THE TRANSPORTATION SERVICES INDEX for freight fell 0.2 percent in February to 107.7, down 4.6 percent from its January 2005 peak, the U.S. Department of Transportation reported.

BUSINESS ADVICE for owner-operators and company drivers is the focus of “ATBS Trucking Business & Beyond,” a new show on XM Satellite Radio’s Open Road (Channel 171). Hosted by Kevin Rutherford of ATBS, the show airs live at 4-7 p.m. Eastern on Saturdays and Sundays, with encore broadcasts at 3-6 a.m. on Sundays and Mondays.

PRICE INCREASES of around 5 percent for truck tires were announced by Bridgestone Firestone and Yokohama. The costs of raw materials and transportation were blamed.

AN ENERGY BILL introduced in the U.S. Senate by Sens. Byron Dorgan, D-N.D., and Larry Craig, R-Idaho, would increase the federal highway weight limit from 80,000 pounds to 97,000 pounds and mandate an annual 4 percent increase in the fuel economy of all new vehicles, including heavy trucks, from 2012 to 2030.

A PROPOSED BAN on retreads on heavy trucks in Florida has been tabled and “is now a dead issue,” according to Harvey Brodsky of the Tire Retread Information Bureau. The bill was introduced by state Sen. Victor Crist, R-Tampa.

LOVE’S TRAVEL STOPS opened a new location at Exit 3 off I-8 in Yuma, Ariz.

SMITHWAY MOTOR XPRESS will be bought by Western Express for $90 million in a deal expected to close this summer, the companies announced. The combined company would operate about 1,600 tractors in dry-van operations and 1,400 tractors in flatbed operations and place among the top 15 truckload carriers by revenue.

BAKER’S TRANSPORT SERVICE of Lakeland, Fla., which provides bulk trucking for Florida utilities, has been bought by Dedicated Transport of Cleveland, Ohio, for an undisclosed amount. Dedicated Transport plans to retain Baker’s 20 drivers and hire another 10.

JEFF OLESIAK of Cloquet, Minn., a driver for Wayne Transport, won the Harley-Davidson Sportster given away by the Midnight Trucking Radio Network at the Mid-America Trucking Show.

NATIONAL FLEET SAFETY AWARDS for 2006 went to Bison Transport of Winnipeg, Manitoba, among fleets with more than 25 million annual miles, and to Don Hummer Trucking of Oxford, Iowa, among fleets with fewer than 25 million annual miles, the Truckload Carriers Association announced.

CUMMINS ANNOUNCED that biodiesel B20 blends can be used in its 2002 and later emissions-compliant ISX, ISM, ISL, ISC and ISB engines.

INDIANA. Electronic tolling will be available along the entire Indiana Toll Road by September. Transponders can be ordered at this site.

MARYLAND. A 2.5-mile stretch of I-68 near Flintstone is being resurfaced, including new rumble strips and reflective markings. Expect lane closures in both directions through the summer.

MICHIGAN. The per-axle toll for the International Bridge at Sault Ste.
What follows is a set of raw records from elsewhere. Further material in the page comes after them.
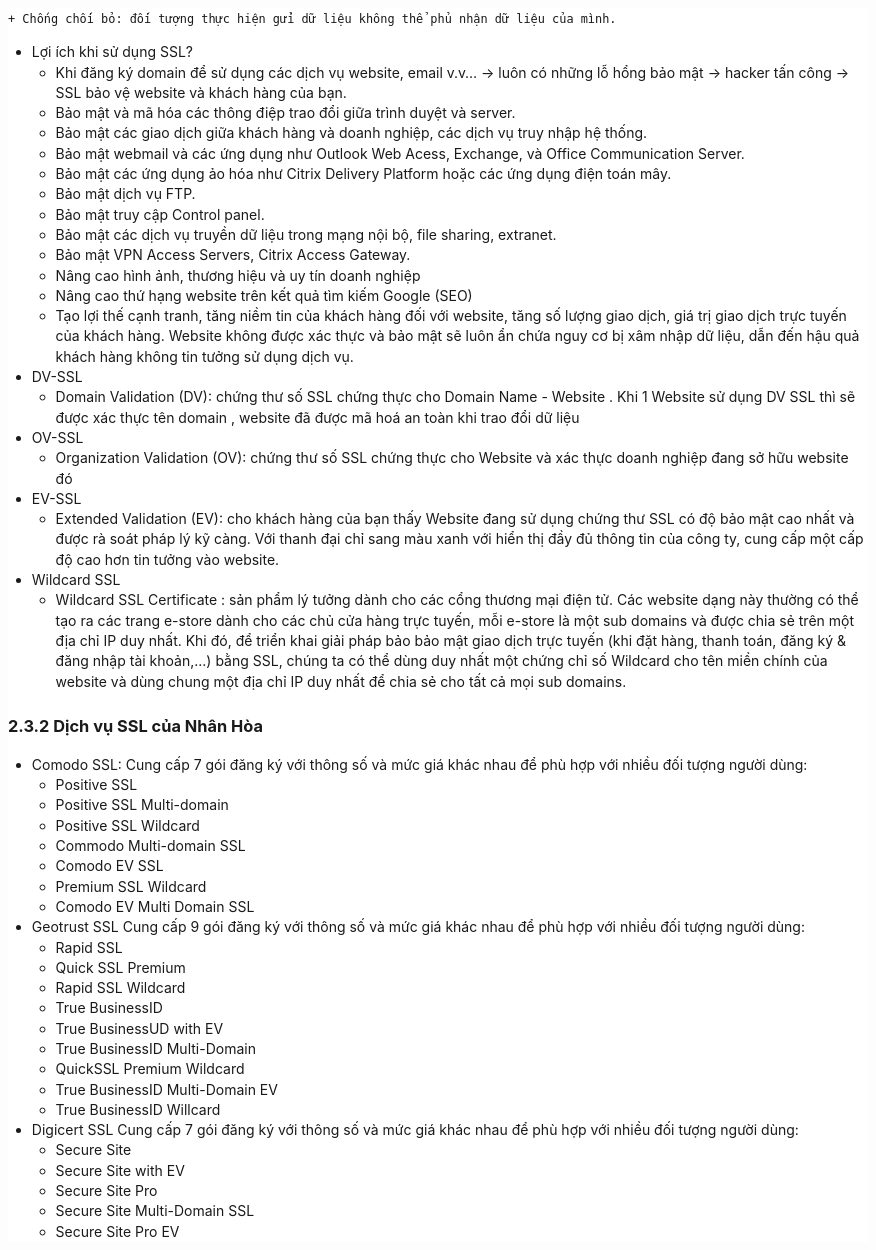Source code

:     + Chống chối bỏ: đối tượng thực hiện gửi dữ liệu không thể phủ nhận dữ liệu của mình.
- Lợi ích khi sử dụng SSL?
    + Khi đăng ký domain để sử dụng các dịch vụ website, email v.v… -> luôn có những lỗ hổng bảo mật -> hacker tấn công -> SSL bảo vệ website và khách hàng của bạn.
    + Bảo mật và mã hóa các thông điệp trao đổi giữa trình duyệt và server.
    + Bảo mật các giao dịch giữa khách hàng và doanh nghiệp, các dịch vụ truy nhập hệ thống.
    + Bảo mật webmail và các ứng dụng như Outlook Web Acess, Exchange, và Office Communication Server.
    + Bảo mật các ứng dụng ảo hóa như Citrix Delivery Platform hoặc các ứng dụng điện toán mây.
    + Bảo mật dịch vụ FTP.
    + Bảo mật truy cập Control panel.
    + Bảo mật các dịch vụ truyền dữ liệu trong mạng nội bộ, file sharing, extranet.
    + Bảo mật VPN Access Servers, Citrix Access Gateway.
    + Nâng cao hình ảnh, thương hiệu và uy tín doanh nghiệp
    + Nâng cao thứ hạng website trên kết quả tìm kiếm Google (SEO)
    + Tạo lợi thế cạnh tranh, tăng niềm tin của khách hàng đối với website, tăng số lượng giao dịch, giá trị giao dịch trực tuyến của khách hàng. Website không được xác thực và bảo mật sẽ luôn ẩn chứa nguy cơ bị xâm nhập dữ liệu, dẫn đến hậu quả khách hàng không tin tưởng sử dụng dịch vụ.
- DV-SSL
    + Domain Validation (DV): chứng thư số SSL chứng thực cho Domain Name - Website . Khi 1 Website sử dụng DV SSL thì sẽ được xác thực tên domain , website đã được mã hoá an toàn khi trao đổi dữ liệu
- OV-SSL
    + Organization Validation (OV): chứng thư số SSL chứng thực cho Website và xác thực doanh nghiệp đang sở hữu website đó
- EV-SSL
    + Extended Validation (EV): cho khách hàng của bạn thấy Website đang sử dụng chứng thư SSL có độ bảo mật cao nhất và được rà soát pháp lý kỹ càng.
Với thanh đại chỉ sang màu xanh với hiển thị đầy đủ thông tin của công ty, cung cấp một cấp độ cao hơn tin tưởng vào website.
- Wildcard SSL
    + Wildcard SSL Certificate : sản phẩm lý tưởng dành cho các cổng thương mại điện tử. Các website dạng này thường có thể tạo ra các trang e-store dành cho các chủ cửa hàng trực tuyến, mỗi e-store là một sub domains và được chia sẻ trên một địa chỉ IP duy nhất. Khi đó, để triển khai giải pháp bảo bảo mật giao dịch trực tuyến (khi đặt hàng, thanh toán, đăng ký & đăng nhập tài khoản,...) bằng SSL, chúng ta có thể dùng duy nhất một chứng chỉ số Wildcard cho tên miền chính của website và dùng chung một địa chỉ IP duy nhất để chia sẻ cho tất cả mọi sub domains.
### 2.3.2 Dịch vụ SSL của Nhân Hòa
- Comodo SSL:
    Cung cấp 7 gói đăng ký với thông số và mức giá khác nhau để phù hợp với nhiều đối tượng người dùng:
    + Positive SSL
    + Positive SSL Multi-domain
    + Positive SSL Wildcard
    + Commodo Multi-domain SSL
    + Comodo EV SSL
    + Premium SSL Wildcard
    + Comodo EV Multi Domain SSL
- Geotrust SSL
    Cung cấp 9 gói đăng ký với thông số và mức giá khác nhau để phù hợp với nhiều đối tượng người dùng:
    + Rapid SSL
    + Quick SSL Premium
    + Rapid SSL Wildcard
    + True BusinessID
    + True BusinessUD with EV
    + True BusinessID Multi-Domain
    + QuickSSL Premium Wildcard
    + True BusinessID Multi-Domain EV
    + True BusinessID Willcard
- Digicert SSL
    Cung cấp 7 gói đăng ký với thông số và mức giá khác nhau để phù hợp với nhiều đối tượng người dùng:
    + Secure Site
    + Secure Site with EV
    + Secure Site Pro
    + Secure Site Multi-Domain SSL
    + Secure Site Pro EV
Marie has increased to $3. Bridge traffic is half what it was in 1993, and toll rates in U.S. currency have not increased since 1968, the bridge authority says.
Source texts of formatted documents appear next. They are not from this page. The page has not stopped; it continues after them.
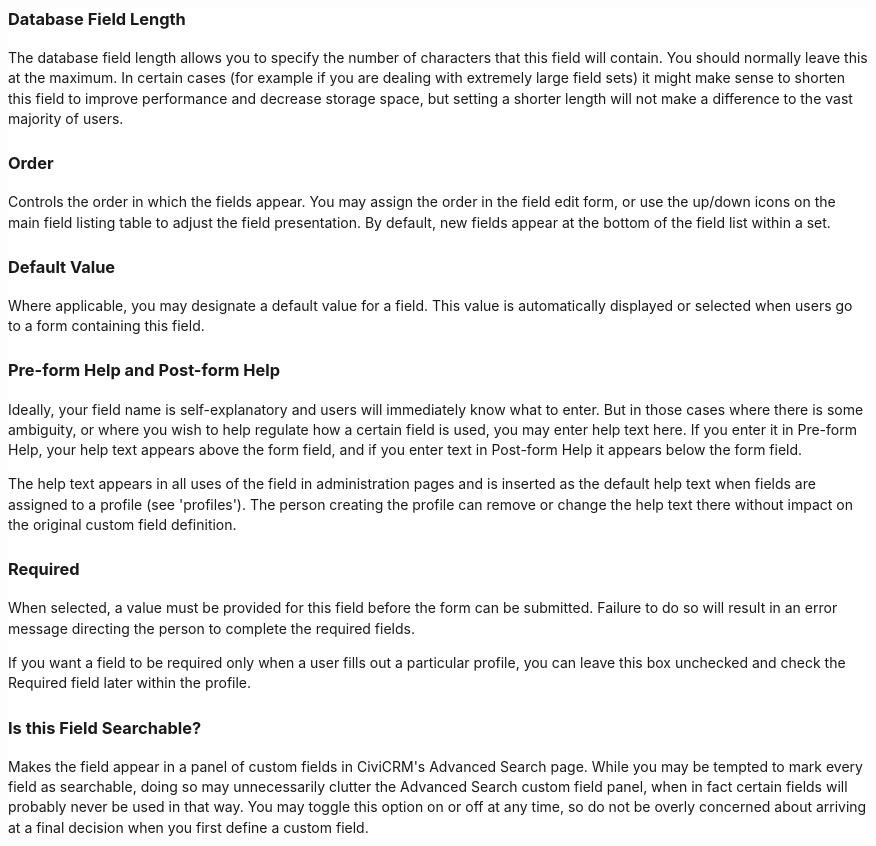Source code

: ### Database Field Length

The database field length allows you to specify the number of characters
that this field will contain. You should normally leave this at the
maximum. In certain cases (for example if you are dealing with
extremely large field sets) it might make sense to shorten this field to
improve performance and decrease storage space, but setting a shorter
length will not make a difference to the vast majority of users.

### Order

Controls the order in which the fields appear. You may assign the order
in the field edit form, or use the up/down icons on the main field
listing table to adjust the field presentation. By default, new fields
appear at the bottom of the field list within a set.

### Default Value

Where applicable, you may designate a default value for a field. This
value is automatically displayed or selected when users go to a form
containing this field.

### Pre-form Help and Post-form Help

Ideally, your field name is self-explanatory and users will immediately
know what to enter. But in those cases where there is some ambiguity, or
where you wish to help regulate how a certain field is used, you may
enter help text here. If you enter it in Pre-form Help, your help text
appears above the form field, and if you enter text in Post-form Help it
appears below the form field.

The help text appears in all uses of the field in administration pages
and is inserted as the default help text when fields are assigned to a
profile (see 'profiles'). The person creating the profile can remove or
change the help text there without impact on the original custom field
definition.

### Required

When selected, a value must be provided for this field before the form
can be submitted. Failure to do so will result in an error message
directing the person to complete the required fields.

If you want a field to be required only when a user fills out a
particular profile, you can leave this box unchecked and check the
Required field later within the profile.

### Is this Field Searchable?

Makes the field appear in a panel of custom fields in CiviCRM's Advanced
Search page. While you may be tempted to mark every field as searchable,
doing so may unnecessarily clutter the Advanced Search custom field
panel, when in fact certain fields will probably never be used in that
way. You may toggle this option on or off at any time, so do not be
overly concerned about arriving at a final decision when you first
define a custom field.
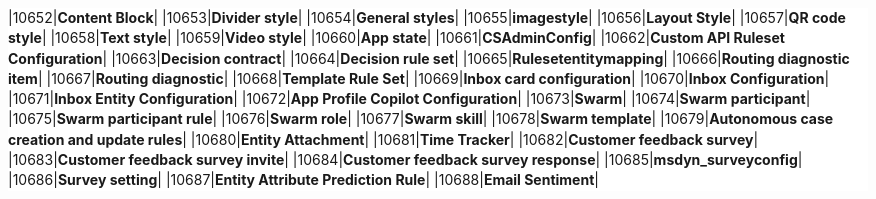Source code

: |10652|**Content Block**|
|10653|**Divider style**|
|10654|**General styles**|
|10655|**imagestyle**|
|10656|**Layout Style**|
|10657|**QR code style**|
|10658|**Text style**|
|10659|**Video style**|
|10660|**App state**|
|10661|**CSAdminConfig**|
|10662|**Custom API Ruleset Configuration**|
|10663|**Decision contract**|
|10664|**Decision rule set**|
|10665|**Rulesetentitymapping**|
|10666|**Routing diagnostic item**|
|10667|**Routing diagnostic**|
|10668|**Template Rule Set**|
|10669|**Inbox card configuration**|
|10670|**Inbox Configuration**|
|10671|**Inbox Entity Configuration**|
|10672|**App Profile Copilot Configuration**|
|10673|**Swarm**|
|10674|**Swarm participant**|
|10675|**Swarm participant rule**|
|10676|**Swarm role**|
|10677|**Swarm skill**|
|10678|**Swarm template**|
|10679|**Autonomous case creation and update rules**|
|10680|**Entity Attachment**|
|10681|**Time Tracker**|
|10682|**Customer feedback survey**|
|10683|**Customer feedback survey invite**|
|10684|**Customer feedback survey response**|
|10685|**msdyn_surveyconfig**|
|10686|**Survey setting**|
|10687|**Entity Attribute Prediction Rule**|
|10688|**Email Sentiment**|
NEW JERSEY. The state plans to build a 10-foot-high security fence along the 2.6 miles of the turnpike known as “Chemical Alley,” where freight trains carrying toxic chemicals are mere feet from northbound highway traffic.

VIRGINIA. Automatic cameras now take photos of toll violators on the Powhite Parkway Extension in the Richmond area, the Dulles Greenway in Northern Virginia and the Coleman Bridge in Hampton Roads. Notices are mailed to violators, who must pay the toll plus a $25 fee.

WASHINGTON. The Seattle traffic page is now formatted for the small screen of Internet-capable cell phones and PDAs. Visit this site.

WEST VIRGINIA. Construction of a new U.S. 220 bridge over the Potomac River at Keyser won’t begin until late 2008.